Input data: Begin

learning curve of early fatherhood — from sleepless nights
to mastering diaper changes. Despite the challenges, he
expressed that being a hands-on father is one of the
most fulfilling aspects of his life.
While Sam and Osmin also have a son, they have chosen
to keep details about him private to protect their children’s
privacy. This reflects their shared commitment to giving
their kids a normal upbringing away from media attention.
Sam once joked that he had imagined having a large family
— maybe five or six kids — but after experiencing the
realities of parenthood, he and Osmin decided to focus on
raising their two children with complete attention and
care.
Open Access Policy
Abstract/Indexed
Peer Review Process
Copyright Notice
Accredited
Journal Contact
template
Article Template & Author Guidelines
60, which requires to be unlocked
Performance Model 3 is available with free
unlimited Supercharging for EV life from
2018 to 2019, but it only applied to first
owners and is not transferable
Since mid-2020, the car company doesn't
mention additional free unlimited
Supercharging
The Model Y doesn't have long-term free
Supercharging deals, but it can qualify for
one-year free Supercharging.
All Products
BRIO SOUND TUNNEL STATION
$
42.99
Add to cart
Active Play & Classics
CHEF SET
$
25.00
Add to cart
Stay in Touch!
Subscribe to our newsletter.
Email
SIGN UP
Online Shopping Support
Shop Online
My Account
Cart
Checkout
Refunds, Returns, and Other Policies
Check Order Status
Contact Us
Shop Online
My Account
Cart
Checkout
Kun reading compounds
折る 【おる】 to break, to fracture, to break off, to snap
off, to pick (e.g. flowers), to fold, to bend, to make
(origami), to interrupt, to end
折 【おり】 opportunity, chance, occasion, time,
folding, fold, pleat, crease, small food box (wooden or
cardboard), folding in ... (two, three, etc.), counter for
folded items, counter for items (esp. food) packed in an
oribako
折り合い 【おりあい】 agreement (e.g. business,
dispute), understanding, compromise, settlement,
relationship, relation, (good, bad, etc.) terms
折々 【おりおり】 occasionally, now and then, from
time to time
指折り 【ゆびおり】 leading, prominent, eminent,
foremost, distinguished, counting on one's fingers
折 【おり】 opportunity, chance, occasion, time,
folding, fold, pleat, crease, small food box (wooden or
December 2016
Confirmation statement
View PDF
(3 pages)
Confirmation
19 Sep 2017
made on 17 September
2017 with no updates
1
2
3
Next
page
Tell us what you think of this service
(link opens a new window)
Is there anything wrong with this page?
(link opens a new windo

Input data: End
Input data: Begin

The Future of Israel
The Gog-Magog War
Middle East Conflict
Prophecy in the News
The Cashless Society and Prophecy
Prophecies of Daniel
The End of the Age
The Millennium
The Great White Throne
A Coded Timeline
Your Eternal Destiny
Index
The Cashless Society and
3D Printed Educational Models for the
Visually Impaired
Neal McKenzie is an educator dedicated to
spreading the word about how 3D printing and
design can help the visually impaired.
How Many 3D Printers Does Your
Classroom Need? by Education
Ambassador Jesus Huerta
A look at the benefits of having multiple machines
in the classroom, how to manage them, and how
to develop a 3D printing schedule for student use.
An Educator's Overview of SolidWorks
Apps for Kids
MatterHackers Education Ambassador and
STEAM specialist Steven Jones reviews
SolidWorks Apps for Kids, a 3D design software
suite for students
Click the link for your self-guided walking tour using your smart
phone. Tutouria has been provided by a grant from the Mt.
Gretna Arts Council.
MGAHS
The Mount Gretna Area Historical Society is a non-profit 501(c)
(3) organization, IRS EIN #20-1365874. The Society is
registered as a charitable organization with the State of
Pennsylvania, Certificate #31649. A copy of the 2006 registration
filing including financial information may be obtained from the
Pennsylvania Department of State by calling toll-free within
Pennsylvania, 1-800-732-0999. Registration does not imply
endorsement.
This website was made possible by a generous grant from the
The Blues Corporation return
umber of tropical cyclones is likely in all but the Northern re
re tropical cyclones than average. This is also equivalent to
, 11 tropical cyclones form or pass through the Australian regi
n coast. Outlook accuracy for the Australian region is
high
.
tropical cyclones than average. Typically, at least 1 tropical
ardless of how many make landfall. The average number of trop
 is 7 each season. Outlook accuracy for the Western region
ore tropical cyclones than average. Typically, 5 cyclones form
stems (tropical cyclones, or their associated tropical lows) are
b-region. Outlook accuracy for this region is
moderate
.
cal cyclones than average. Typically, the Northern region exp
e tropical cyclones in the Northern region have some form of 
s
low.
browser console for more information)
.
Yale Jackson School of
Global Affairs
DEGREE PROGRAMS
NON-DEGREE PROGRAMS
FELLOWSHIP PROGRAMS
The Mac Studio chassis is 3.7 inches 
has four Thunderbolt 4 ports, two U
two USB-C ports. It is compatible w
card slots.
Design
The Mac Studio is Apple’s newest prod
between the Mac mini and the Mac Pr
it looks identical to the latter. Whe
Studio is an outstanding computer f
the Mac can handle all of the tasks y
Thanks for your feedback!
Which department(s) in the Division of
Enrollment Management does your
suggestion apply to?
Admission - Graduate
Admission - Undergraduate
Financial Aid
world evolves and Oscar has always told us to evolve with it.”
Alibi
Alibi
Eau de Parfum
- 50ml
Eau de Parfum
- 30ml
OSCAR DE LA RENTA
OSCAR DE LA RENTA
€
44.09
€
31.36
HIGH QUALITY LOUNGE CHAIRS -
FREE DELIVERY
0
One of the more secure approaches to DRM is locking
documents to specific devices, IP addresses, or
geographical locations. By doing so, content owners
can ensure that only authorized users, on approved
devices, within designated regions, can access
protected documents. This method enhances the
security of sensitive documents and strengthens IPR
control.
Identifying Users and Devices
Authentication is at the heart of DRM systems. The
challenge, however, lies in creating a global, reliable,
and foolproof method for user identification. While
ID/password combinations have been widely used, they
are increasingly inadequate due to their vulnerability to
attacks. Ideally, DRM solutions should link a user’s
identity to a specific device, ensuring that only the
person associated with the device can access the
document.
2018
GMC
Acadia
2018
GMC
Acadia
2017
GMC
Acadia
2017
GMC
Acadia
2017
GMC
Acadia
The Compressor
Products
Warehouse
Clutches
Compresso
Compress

Input data: End

**Problem requirements**
Could you reproduce the listing lines starting at the one that has "The Future of Israel" and stopping after the one that has "in the classroom, how to manage them, and how", with "Cashless Society" renamed to "Digital Economy" and nothing else changed?

**Expected output**
The Future of Israel
The Gog-Magog War
Middle East Conflict
Prophecy in the News
The Digital Economy and Prophecy
Prophecies of Daniel
The End of the Age
The Millennium
The Great White Throne
A Coded Timeline
Your Eternal Destiny
Index
The Digital Economy and
3D Printed Educational Models for the
Visually Impaired
Neal McKenzie is an educator dedicated to
spreading the word about how 3D printing and
design can help the visually impaired.
How Many 3D Printers Does Your
Classroom Need? by Education
Ambassador Jesus Huerta
A look at the benefits of having multiple machines
in the classroom, how to manage them, and how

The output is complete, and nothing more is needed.